Records to process:
____

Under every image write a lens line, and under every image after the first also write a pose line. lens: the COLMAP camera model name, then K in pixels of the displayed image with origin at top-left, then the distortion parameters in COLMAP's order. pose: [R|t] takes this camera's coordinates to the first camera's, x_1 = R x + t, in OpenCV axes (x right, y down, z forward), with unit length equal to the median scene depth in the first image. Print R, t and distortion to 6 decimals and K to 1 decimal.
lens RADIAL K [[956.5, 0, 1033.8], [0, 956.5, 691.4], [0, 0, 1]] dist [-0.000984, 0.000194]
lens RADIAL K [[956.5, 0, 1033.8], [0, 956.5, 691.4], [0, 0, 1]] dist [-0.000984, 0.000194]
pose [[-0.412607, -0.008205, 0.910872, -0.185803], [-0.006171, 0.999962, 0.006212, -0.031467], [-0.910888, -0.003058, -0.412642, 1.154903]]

____

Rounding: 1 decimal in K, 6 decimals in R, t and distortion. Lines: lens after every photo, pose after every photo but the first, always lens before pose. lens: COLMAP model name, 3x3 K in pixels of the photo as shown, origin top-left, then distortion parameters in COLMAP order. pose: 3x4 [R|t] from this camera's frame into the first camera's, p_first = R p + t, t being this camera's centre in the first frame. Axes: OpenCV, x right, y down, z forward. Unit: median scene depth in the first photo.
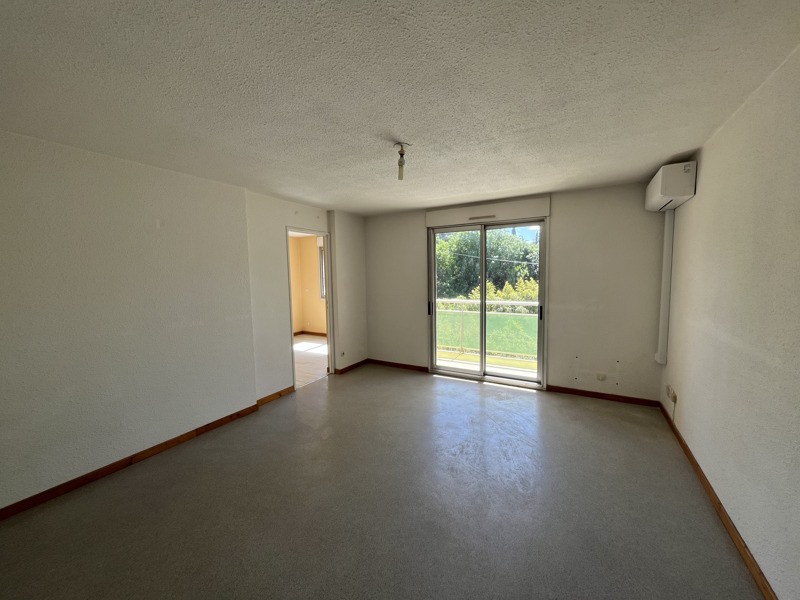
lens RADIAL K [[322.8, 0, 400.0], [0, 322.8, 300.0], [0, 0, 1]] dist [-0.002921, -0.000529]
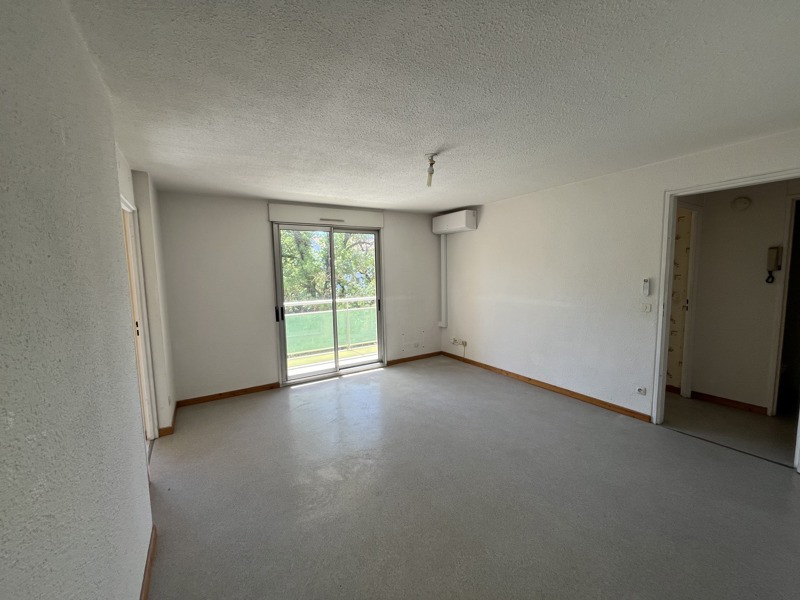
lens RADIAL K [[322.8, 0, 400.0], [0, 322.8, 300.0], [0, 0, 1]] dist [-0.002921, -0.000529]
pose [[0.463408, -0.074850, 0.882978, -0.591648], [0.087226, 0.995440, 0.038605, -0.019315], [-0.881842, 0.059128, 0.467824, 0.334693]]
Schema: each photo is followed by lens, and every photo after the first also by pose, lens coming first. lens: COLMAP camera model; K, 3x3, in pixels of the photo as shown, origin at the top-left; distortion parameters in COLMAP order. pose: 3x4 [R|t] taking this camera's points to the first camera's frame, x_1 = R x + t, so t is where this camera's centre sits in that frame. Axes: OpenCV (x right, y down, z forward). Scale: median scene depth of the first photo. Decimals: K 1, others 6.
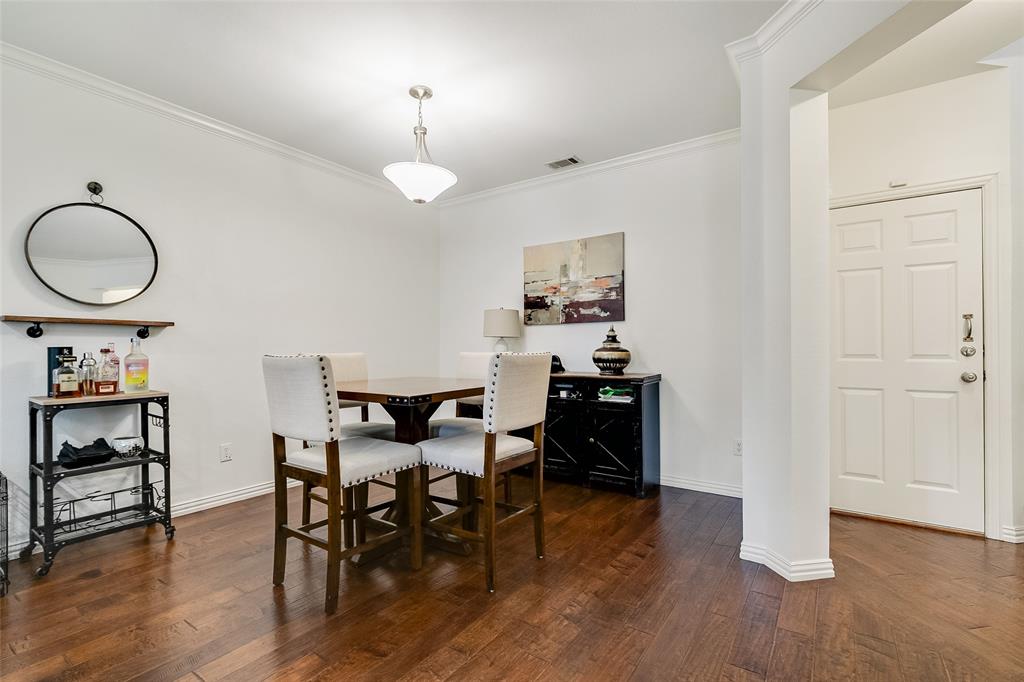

____

Activity:
Rewrite the data from the line that contains "Under every image write" through the line that contains "-0.003058, -0.412642, 1.154903]]", replacing "displayed image" with "image as shown" and leaving everything else unchanged. Return only those lines.

Response area:
Under every image write a lens line, and under every image after the first also write a pose line. lens: the COLMAP camera model name, then K in pixels of the image as shown with origin at top-left, then the distortion parameters in COLMAP's order. pose: [R|t] takes this camera's coordinates to the first camera's, x_1 = R x + t, in OpenCV axes (x right, y down, z forward), with unit length equal to the median scene depth in the first image. Print R, t and distortion to 6 decimals and K to 1 decimal.
lens RADIAL K [[956.5, 0, 1033.8], [0, 956.5, 691.4], [0, 0, 1]] dist [-0.000984, 0.000194]
lens RADIAL K [[956.5, 0, 1033.8], [0, 956.5, 691.4], [0, 0, 1]] dist [-0.000984, 0.000194]
pose [[-0.412607, -0.008205, 0.910872, -0.185803], [-0.006171, 0.999962, 0.006212, -0.031467], [-0.910888, -0.003058, -0.412642, 1.154903]]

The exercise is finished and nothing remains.